The unit will block any future single injections from the unit 40 from resetting phase time, however if the initial transition injection was an error the track will be dropped after four seconds. This process continues until the legitimate, i.e., repetitious, bit timing is obtained consequently tracking lock-on time varies from instantaneous with moderately good signal to many seconds at a higher error rate.

The unit can retain tracking at a much higher error rate than it can conveniently acquire initial lock-on. The loss of lock at the maximum allowable error rate results in a gradual loss of control allowing the incoming bit stream to drift out of the selectively predetermined area of control. Tracking memory is retained in an up-down counter with a digital to analog output which performs a filtering action by imposing restricted rates of change. To regain track control the up-down counter can be immediately preset to force the oscillator to the nominal 1-MHz frequency. Nixie lights can be provided to monitor the correlation of the early and late gates with incoming bit transition ties.

The alternate transmitter bit stream generator comprises built in test equipment which is used to allow a rapid check-out of the unit prior to communication tests. The unit is provided with separate controls to allow setting up the code desired and identical to that available at the transmitter site. These controls allow checking the error monitor unit with a perfect signal input for a known amount of error and its outputs are available for use in driving a balanced modulator for a check-out of the communications receiving equipment.

Obviously many modifications and variations of the present invention are possible in the light of the above teachings. It is therefore to be understood that within the scope of the appended claims the invention may be practiced otherwise than as specifically described.

Claims

What is claimed is:

1. Automatic apparatus for measuring in real time, bit error rate of digital communication links and comprising:

at a transmitter station, bit stream generator means for transmitting a bit stream comprising a selectively predetermined baseband first code sequence;

digital communication link means for transmitting said bit stream to receiver stations;

at a receiver station, means for receiving said bit stream from said digital link;

bit error rate monitor means connected to said receiver means and comprising,

bit phase lock loop means for automatically and sequentially acquiring bit synchronization of said received bit stream by locking directly to the bit phase thereof and for phase tracking variations in timing due to transmission thereof over said digital link to provide timing signals substantially in phase with said received bit stream;

decoder means connected to the output of said receiver means for decoding said incoming bit stream to provide a code synchronization output;

local bit stream generator means connected to the output of said loop means and to the output of said decoder means and being responsive thereto to produce a reference code sequence substantially identical to said first code sequence and in bit and code synchronism therewith before transmission thereof over said digital link;

bit comparison means connected to the output of said receiver means and to the error pulse of said reference bit stream generator means to compare on a bit-by-bit basis said received bit stream with respect to said local code sequence to produce an output if a difference is sensed;

counter means connected to the output of said comparison means;

time base generator means for providing a selectively predetermined time base comprising a fixed number of bits to said counter means whereby the output of said counter means comprises the ratio of error pulses to said number of bits.

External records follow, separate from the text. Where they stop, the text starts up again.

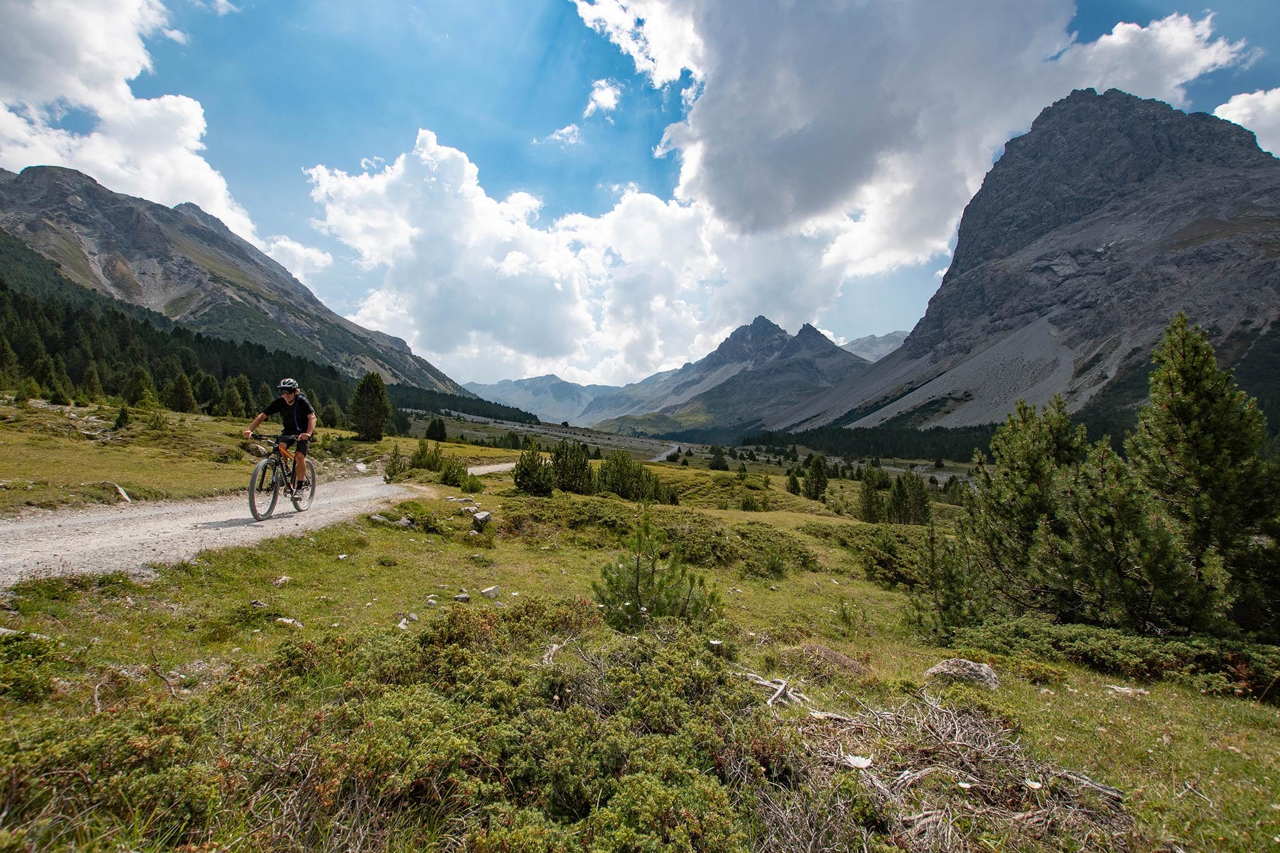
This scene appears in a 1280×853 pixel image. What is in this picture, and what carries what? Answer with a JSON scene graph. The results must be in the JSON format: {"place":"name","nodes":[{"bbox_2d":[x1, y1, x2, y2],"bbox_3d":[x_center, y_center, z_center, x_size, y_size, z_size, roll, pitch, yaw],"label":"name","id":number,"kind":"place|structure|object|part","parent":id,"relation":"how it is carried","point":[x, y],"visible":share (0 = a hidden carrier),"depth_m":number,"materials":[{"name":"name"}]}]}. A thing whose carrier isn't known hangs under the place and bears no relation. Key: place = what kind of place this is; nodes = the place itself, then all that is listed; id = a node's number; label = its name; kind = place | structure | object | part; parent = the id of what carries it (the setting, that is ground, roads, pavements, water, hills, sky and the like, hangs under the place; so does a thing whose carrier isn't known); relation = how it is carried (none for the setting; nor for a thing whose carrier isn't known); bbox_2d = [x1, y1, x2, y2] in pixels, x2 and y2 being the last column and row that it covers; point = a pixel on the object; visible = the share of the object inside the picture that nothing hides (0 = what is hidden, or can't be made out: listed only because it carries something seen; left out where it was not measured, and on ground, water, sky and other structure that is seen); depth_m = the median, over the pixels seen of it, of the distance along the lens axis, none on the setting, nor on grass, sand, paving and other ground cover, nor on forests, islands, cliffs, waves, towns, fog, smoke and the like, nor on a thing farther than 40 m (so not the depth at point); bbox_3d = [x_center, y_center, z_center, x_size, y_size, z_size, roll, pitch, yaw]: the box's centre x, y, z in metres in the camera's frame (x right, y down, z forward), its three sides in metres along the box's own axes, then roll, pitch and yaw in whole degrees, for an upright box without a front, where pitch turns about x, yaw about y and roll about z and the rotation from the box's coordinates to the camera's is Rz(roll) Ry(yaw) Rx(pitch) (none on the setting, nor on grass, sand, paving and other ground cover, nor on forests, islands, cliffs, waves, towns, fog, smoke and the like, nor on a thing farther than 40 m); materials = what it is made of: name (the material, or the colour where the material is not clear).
{"place":"outdoors","nodes":[
{"label":"outdoors","id":0,"kind":"place"},
{"bbox_2d":[0,0,254,240],"label":"cloud","id":1,"kind":"structure","parent":0,"point":[86,155],"materials":[{"name":"white"}]},
{"bbox_2d":[0,161,478,395],"label":"mountain","id":2,"kind":"structure","parent":0,"point":[126,230],"materials":[{"name":"stone"}]},
{"bbox_2d":[0,258,379,423],"label":"forest","id":3,"kind":"object","parent":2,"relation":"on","point":[149,327],"visible":0.58,"materials":[{"name":"green wood"}]},
{"bbox_2d":[0,451,519,586],"label":"gravel road","id":4,"kind":"structure","parent":0,"point":[31,525],"materials":[{"name":"grey gravel"}]},
{"bbox_2d":[245,433,316,521],"bbox_3d":[-5.886,0.854,8.855,0.616,1.294,1.936,1,-1,0],"label":"bicycle","id":5,"kind":"object","parent":4,"relation":"on","point":[271,508],"visible":0.8,"depth_m":8.65,"materials":[{"name":"black metal"}]},
{"label":"wheel","id":6,"kind":"part","parent":5,"relation":"part of","materials":[{"name":"black rubber"}]},
{"bbox_2d":[243,378,316,498],"bbox_3d":[-5.659,0.241,8.578,0.881,1.939,1.222,1,-1,0],"label":"man","id":7,"kind":"object","parent":5,"relation":"on","point":[284,396],"visible":0.9,"depth_m":8.35},
{"bbox_2d":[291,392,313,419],"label":"backpack","id":8,"kind":"object","parent":7,"relation":"on","point":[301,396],"visible":0.3,"depth_m":9.23,"materials":[{"name":"fabric"}]},
{"label":"handlebars","id":9,"kind":"part","parent":5,"relation":"part of","materials":[{"name":"black metal"}]},
{"label":"wheel","id":10,"kind":"part","parent":5,"relation":"part of","materials":[{"name":"black rubber"}]},
{"bbox_2d":[259,235,334,278],"label":"cloud","id":11,"kind":"structure","parent":0,"point":[299,252],"materials":[{"name":"white"}]},
{"bbox_2d":[465,373,633,425],"label":"mountain","id":12,"kind":"structure","parent":0,"point":[582,389],"materials":[{"name":"blue"}]},
{"bbox_2d":[543,123,581,145],"label":"cloud","id":13,"kind":"structure","parent":0,"point":[564,132],"materials":[{"name":"white"}]},
{"bbox_2d":[297,128,866,379],"label":"cloud","id":14,"kind":"structure","parent":0,"point":[372,182],"materials":[{"name":"white"}]},
{"bbox_2d":[583,78,621,116],"label":"cloud","id":15,"kind":"structure","parent":0,"point":[592,105],"materials":[{"name":"white"}]},
{"bbox_2d":[0,0,1279,384],"label":"sky","id":16,"kind":"structure","parent":0,"point":[1100,20],"materials":[{"name":"blue"}]},
{"bbox_2d":[1,400,1279,852],"label":"meadow","id":17,"kind":"structure","parent":0,"point":[1043,712],"materials":[{"name":"green plant"}]},
{"bbox_2d":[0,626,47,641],"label":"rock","id":18,"kind":"object","parent":17,"relation":"on","point":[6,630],"visible":0.64,"depth_m":3.48,"materials":[{"name":"grey stone"}]},
{"bbox_2d":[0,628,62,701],"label":"shrub","id":19,"kind":"object","parent":17,"relation":"on","point":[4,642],"visible":0.83,"depth_m":2.99,"materials":[{"name":"green plant"}]},
{"bbox_2d":[103,481,131,502],"bbox_3d":[-10.090,1.307,10.223,0.708,0.356,0.368,0,-1,29],"label":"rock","id":20,"kind":"object","parent":17,"relation":"on","point":[124,495],"visible":0.9,"depth_m":10.17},
{"bbox_2d":[111,404,130,429],"bbox_3d":[-22.707,-0.288,23.321,0.815,1.223,0.820,0,-1,12],"label":"shrub","id":21,"kind":"object","parent":17,"relation":"on","point":[121,416],"visible":0.97,"depth_m":23.23,"materials":[{"name":"plant"}]},
{"bbox_2d":[123,364,156,406],"label":"pine tree","id":22,"kind":"object","parent":17,"relation":"on","point":[139,381],"visible":0.96,"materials":[{"name":"plant"}]},
{"bbox_2d":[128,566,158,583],"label":"rock","id":23,"kind":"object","parent":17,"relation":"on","point":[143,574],"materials":[{"name":"grey stone"}]},
{"bbox_2d":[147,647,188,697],"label":"twig","id":24,"kind":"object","parent":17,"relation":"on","point":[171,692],"visible":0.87,"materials":[{"name":"brown wood"}]},
{"bbox_2d":[165,371,197,413],"label":"pine tree","id":25,"kind":"object","parent":17,"relation":"on","point":[181,384],"visible":0.98,"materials":[{"name":"plant"}]},
{"bbox_2d":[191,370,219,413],"label":"pine tree","id":26,"kind":"object","parent":17,"relation":"on","point":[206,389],"visible":0.96,"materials":[{"name":"plant"}]},
{"bbox_2d":[221,375,254,418],"label":"tree","id":27,"kind":"object","parent":17,"relation":"on","point":[241,399],"visible":0.95,"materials":[{"name":"plant"}]},
{"bbox_2d":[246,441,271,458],"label":"rock","id":28,"kind":"object","parent":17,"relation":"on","point":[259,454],"visible":0.73,"depth_m":9.36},
{"bbox_2d":[271,575,291,586],"bbox_3d":[-3.741,1.623,5.528,0.171,0.095,0.191,0,-1,14],"label":"rock","id":29,"kind":"object","parent":17,"relation":"on","point":[284,578],"visible":0.96,"depth_m":5.50,"materials":[{"name":"stone"}]},
{"bbox_2d":[275,616,304,628],"bbox_3d":[-2.935,1.659,4.449,0.223,0.086,0.175,0,-1,17],"label":"rock","id":30,"kind":"object","parent":17,"relation":"on","point":[286,620],"visible":0.9,"depth_m":4.43,"materials":[{"name":"stone"}]},
{"bbox_2d":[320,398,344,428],"label":"tree","id":31,"kind":"object","parent":17,"relation":"on","point":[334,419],"visible":0.81,"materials":[{"name":"plant"}]},
{"bbox_2d":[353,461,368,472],"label":"rock","id":32,"kind":"object","parent":17,"relation":"on","point":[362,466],"visible":0.91,"depth_m":19.08,"materials":[{"name":"white stone"}]},
{"bbox_2d":[349,371,391,440],"bbox_3d":[-18.585,-1.191,36.819,3.032,4.811,3.100,1,-1,0],"label":"conifer tree","id":33,"kind":"object","parent":17,"relation":"on","point":[374,389],"visible":0.99,"depth_m":36.25,"materials":[{"name":"plant"}]},
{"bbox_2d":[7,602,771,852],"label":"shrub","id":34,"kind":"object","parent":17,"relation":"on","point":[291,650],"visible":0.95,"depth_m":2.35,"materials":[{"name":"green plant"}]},
{"bbox_2d":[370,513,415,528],"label":"rock","id":35,"kind":"object","parent":17,"relation":"on","point":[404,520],"visible":0.85,"depth_m":9.05,"materials":[{"name":"grey stone"}]},
{"bbox_2d":[381,445,407,482],"bbox_3d":[-7.890,1.321,17.119,0.868,1.313,0.889,0,-1,13],"label":"shrub","id":36,"kind":"object","parent":17,"relation":"on","point":[394,464],"visible":0.94,"depth_m":17.02,"materials":[{"name":"green plant"}]},
{"bbox_2d":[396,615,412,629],"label":"rock","id":37,"kind":"object","parent":17,"relation":"on","point":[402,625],"visible":0.87,"depth_m":4.52,"materials":[{"name":"stone"}]},
{"bbox_2d":[408,437,445,471],"bbox_3d":[-8.733,1.307,21.817,1.550,1.585,1.472,0,-1,16],"label":"shrub","id":38,"kind":"object","parent":17,"relation":"on","point":[422,451],"visible":0.94,"depth_m":21.57,"materials":[{"name":"green plant"}]},
{"bbox_2d":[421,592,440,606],"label":"rock","id":39,"kind":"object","parent":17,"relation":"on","point":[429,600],"visible":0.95,"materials":[{"name":"grey stone"}]},
{"bbox_2d":[425,416,447,441],"label":"tree","id":40,"kind":"object","parent":17,"relation":"on","point":[439,426],"visible":0.99,"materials":[{"name":"green plant"}]},
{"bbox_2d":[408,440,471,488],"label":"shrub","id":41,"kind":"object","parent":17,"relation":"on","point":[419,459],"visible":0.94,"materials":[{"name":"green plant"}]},
{"bbox_2d":[438,458,474,488],"bbox_3d":[-5.884,1.617,16.947,1.205,1.038,1.154,0,-1,26],"label":"shrub","id":42,"kind":"object","parent":17,"relation":"on","point":[454,481],"visible":0.96,"depth_m":16.79,"materials":[{"name":"green plant"}]},
{"bbox_2d":[451,591,471,602],"bbox_3d":[-1.816,1.749,5.382,0.154,0.085,0.159,0,-1,21],"label":"rock","id":43,"kind":"object","parent":17,"relation":"on","point":[462,598],"visible":0.98,"depth_m":5.35,"materials":[{"name":"grey stone"}]},
{"bbox_2d":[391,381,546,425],"label":"forest","id":44,"kind":"object","parent":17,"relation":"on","point":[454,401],"visible":0.43,"materials":[{"name":"green wood"}]},
{"bbox_2d":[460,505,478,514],"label":"rock","id":45,"kind":"object","parent":17,"relation":"on","point":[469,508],"visible":0.83,"depth_m":10.59,"materials":[{"name":"grey stone"}]},
{"bbox_2d":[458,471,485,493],"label":"shrub","id":46,"kind":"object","parent":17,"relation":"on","point":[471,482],"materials":[{"name":"green plant"}]},
{"bbox_2d":[470,510,491,527],"bbox_3d":[-3.003,1.787,10.027,0.402,0.286,0.449,1,-1,-43],"label":"rock","id":47,"kind":"object","parent":17,"relation":"on","point":[479,518],"visible":0.96,"depth_m":9.90,"materials":[{"name":"grey stone"}]},
{"bbox_2d":[480,584,501,598],"bbox_3d":[-1.636,1.833,5.831,0.208,0.128,0.201,0,-1,30],"label":"rock","id":48,"kind":"object","parent":17,"relation":"on","point":[489,590],"visible":0.97,"depth_m":5.79,"materials":[{"name":"stone"}]},
{"bbox_2d":[511,443,554,495],"bbox_3d":[-3.563,1.565,17.514,1.570,1.882,1.575,1,-1,0],"label":"pine tree","id":49,"kind":"object","parent":17,"relation":"on","point":[524,474],"visible":0.99,"depth_m":17.31,"materials":[{"name":"plant"}]},
{"bbox_2d":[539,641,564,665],"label":"dead branch","id":50,"kind":"object","parent":17,"relation":"on","point":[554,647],"visible":0.72,"depth_m":3.94,"materials":[{"name":"wood"}]},
{"bbox_2d":[550,439,593,493],"bbox_3d":[-2.706,1.767,20.623,1.937,2.344,1.899,1,-1,0],"label":"pine tree","id":51,"kind":"object","parent":17,"relation":"on","point":[569,469],"visible":0.97,"depth_m":20.33,"materials":[{"name":"plant"}]},
{"bbox_2d":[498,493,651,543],"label":"shrub","id":52,"kind":"object","parent":17,"relation":"on","point":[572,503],"visible":0.68,"depth_m":11.11,"materials":[{"name":"green plant"}]},
{"bbox_2d":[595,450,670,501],"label":"shrub","id":53,"kind":"object","parent":17,"relation":"on","point":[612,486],"visible":0.95,"depth_m":21.65,"materials":[{"name":"green plant"}]},
{"bbox_2d":[593,509,724,633],"bbox_3d":[0.111,1.435,4.969,1.222,1.218,1.193,1,-1,-30],"label":"pine sapling","id":54,"kind":"object","parent":17,"relation":"on","point":[637,578],"visible":0.93,"depth_m":4.87,"materials":[{"name":"green plant"}]},
{"bbox_2d":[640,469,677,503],"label":"shrub","id":55,"kind":"object","parent":17,"relation":"on","point":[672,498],"visible":0.65,"depth_m":24.45,"materials":[{"name":"green plant"}]},
{"bbox_2d":[708,446,728,470],"label":"pine tree","id":56,"kind":"object","parent":17,"relation":"on","point":[717,466],"visible":0.98,"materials":[{"name":"green plant"}]},
{"bbox_2d":[663,518,816,577],"bbox_3d":[1.808,2.458,10.915,3.530,0.898,3.354,1,-1,0],"label":"shrub","id":57,"kind":"object","parent":17,"relation":"on","point":[807,565],"visible":0.75,"depth_m":10.48,"materials":[{"name":"green plant"}]},
{"bbox_2d":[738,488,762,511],"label":"shrub","id":58,"kind":"object","parent":17,"relation":"on","point":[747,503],"visible":0.99,"depth_m":24.04,"materials":[{"name":"green plant"}]},
{"bbox_2d":[745,672,808,704],"bbox_3d":[0.961,1.878,3.806,0.364,0.139,0.489,1,-1,-13],"label":"dead branch","id":59,"kind":"object","parent":17,"relation":"on","point":[782,687],"visible":0.81,"depth_m":3.77,"materials":[{"name":"grey wood"}]},
{"bbox_2d":[784,468,801,495],"bbox_3d":[10.050,3.857,35.185,1.204,2.104,1.262,0,-1,13],"label":"pine tree","id":60,"kind":"object","parent":17,"relation":"on","point":[795,484],"visible":0.98,"depth_m":35.03,"materials":[{"name":"plant"}]},
{"bbox_2d":[803,455,829,500],"bbox_3d":[11.158,3.474,33.987,1.826,3.155,1.835,1,-1,-17],"label":"pine tree","id":61,"kind":"object","parent":17,"relation":"on","point":[817,476],"visible":0.99,"depth_m":33.65,"materials":[{"name":"plant"}]},
{"bbox_2d":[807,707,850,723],"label":"branch","id":62,"kind":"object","parent":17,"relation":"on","point":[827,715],"visible":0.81,"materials":[{"name":"grey wood"}]},
{"bbox_2d":[794,642,871,677],"bbox_3d":[1.654,2.080,4.719,0.793,0.239,0.726,0,-1,12],"label":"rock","id":63,"kind":"object","parent":17,"relation":"on","point":[842,660],"visible":0.74,"depth_m":4.63,"materials":[{"name":"brown"}]},
{"bbox_2d":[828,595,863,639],"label":"pine sapling","id":64,"kind":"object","parent":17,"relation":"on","point":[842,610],"visible":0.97,"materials":[{"name":"green plant"}]},
{"bbox_2d":[841,753,873,768],"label":"flower","id":65,"kind":"object","parent":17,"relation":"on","point":[862,764],"visible":0.93,"depth_m":2.80,"materials":[{"name":"white plant"}]},
{"bbox_2d":[745,422,998,461],"label":"forest","id":66,"kind":"object","parent":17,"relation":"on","point":[892,454],"visible":0.44,"materials":[{"name":"green wood"}]},
{"bbox_2d":[856,466,887,522],"bbox_3d":[9.989,3.168,23.086,1.451,2.660,1.470,1,-1,0],"label":"pine tree","id":67,"kind":"object","parent":17,"relation":"on","point":[875,486],"visible":0.96,"depth_m":22.93,"materials":[{"name":"plant"}]},
{"bbox_2d":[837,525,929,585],"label":"shrub","id":68,"kind":"object","parent":17,"relation":"on","point":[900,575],"visible":0.65,"depth_m":11.12,"materials":[{"name":"green plant"}]},
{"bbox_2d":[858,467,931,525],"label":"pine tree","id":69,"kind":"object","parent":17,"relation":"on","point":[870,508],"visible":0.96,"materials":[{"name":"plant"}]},
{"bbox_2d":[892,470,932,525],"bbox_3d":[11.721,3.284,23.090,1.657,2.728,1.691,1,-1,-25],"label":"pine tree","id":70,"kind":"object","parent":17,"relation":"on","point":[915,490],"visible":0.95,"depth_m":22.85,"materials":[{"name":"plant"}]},
{"bbox_2d":[905,521,988,634],"bbox_3d":[3.968,2.018,6.877,1.126,1.559,1.125,1,-1,-36],"label":"pine tree","id":71,"kind":"object","parent":17,"relation":"on","point":[950,588],"visible":0.92,"depth_m":6.78,"materials":[{"name":"plant"}]},
{"bbox_2d":[764,689,1134,852],"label":"brush pile","id":72,"kind":"object","parent":17,"relation":"on","point":[880,787],"visible":0.83,"depth_m":2.65,"materials":[{"name":"brown wood"}]},
{"bbox_2d":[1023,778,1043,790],"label":"flower","id":73,"kind":"object","parent":72,"relation":"on","point":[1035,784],"visible":0.95,"depth_m":2.79,"materials":[{"name":"white plant"}]},
{"bbox_2d":[923,657,1000,686],"bbox_3d":[2.725,2.114,4.515,0.605,0.238,0.449,1,-1,0],"label":"rock","id":74,"kind":"object","parent":17,"relation":"on","point":[985,670],"visible":0.84,"depth_m":4.44,"materials":[{"name":"grey stone"}]},
{"bbox_2d":[961,396,1089,611],"bbox_3d":[5.864,1.283,8.024,2.082,3.395,2.059,1,-1,-23],"label":"pine tree","id":75,"kind":"object","parent":17,"relation":"on","point":[1020,449],"visible":0.86,"depth_m":7.78,"materials":[{"name":"plant"}]},
{"bbox_2d":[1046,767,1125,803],"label":"stick","id":76,"kind":"object","parent":17,"relation":"on","point":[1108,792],"visible":0.74,"depth_m":2.78,"materials":[{"name":"wood"}]},
{"bbox_2d":[948,618,1279,701],"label":"shrub","id":77,"kind":"object","parent":17,"relation":"on","point":[1195,657],"visible":0.75,"depth_m":5.27,"materials":[{"name":"green plant"}]},
{"bbox_2d":[1035,445,1201,633],"bbox_3d":[5.590,1.457,6.345,1.772,2.378,1.765,1,-1,0],"label":"pine tree","id":78,"kind":"object","parent":17,"relation":"on","point":[1143,560],"visible":0.96,"depth_m":6.15,"materials":[{"name":"green plant"}]},
{"bbox_2d":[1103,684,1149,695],"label":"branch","id":79,"kind":"object","parent":17,"relation":"on","point":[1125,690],"visible":0.93,"depth_m":4.56,"materials":[{"name":"stone"}]},
{"bbox_2d":[1128,313,1279,640],"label":"pine tree","id":80,"kind":"object","parent":17,"relation":"on","point":[1188,421],"visible":0.95,"depth_m":6.52,"materials":[{"name":"plant"}]},
{"bbox_2d":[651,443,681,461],"label":"road","id":81,"kind":"structure","parent":0,"point":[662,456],"materials":[{"name":"grey gravel"}]},
{"bbox_2d":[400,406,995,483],"label":"valley floor","id":82,"kind":"structure","parent":0,"point":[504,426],"materials":[{"name":"green plant"}]},
{"bbox_2d":[600,316,868,439],"label":"mountain","id":83,"kind":"structure","parent":0,"point":[825,347],"materials":[{"name":"stone"}]},
{"bbox_2d":[836,330,908,362],"label":"mountain","id":84,"kind":"structure","parent":0,"point":[882,339],"materials":[{"name":"grey stone"}]},
{"bbox_2d":[566,0,1248,264],"label":"cloud","id":85,"kind":"structure","parent":0,"point":[732,212],"materials":[{"name":"white"}]},
{"bbox_2d":[770,89,1279,433],"label":"mountain","id":86,"kind":"structure","parent":0,"point":[1258,192],"materials":[{"name":"grey stone"}]},
{"bbox_2d":[1211,87,1279,157],"label":"cloud","id":87,"kind":"structure","parent":0,"point":[1238,103],"materials":[{"name":"white"}]}
]}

storage means connected to the output of said counter means for storing the contents thereof each time base; and

display means connected to the output of said storage means for displaying the contents thereof and comprising bit error rate of said bit stream.

2. The apparatus of claim 1 wherein said decoder means comprises a logical shift register.

3. The apparatus of claim 1 wherein said bit phase lock loop means includes tracking memory means for retaining phase during transmission fades.

4. The apparatus of claim 3 wherein said tracking memory means comprises an up-down counter.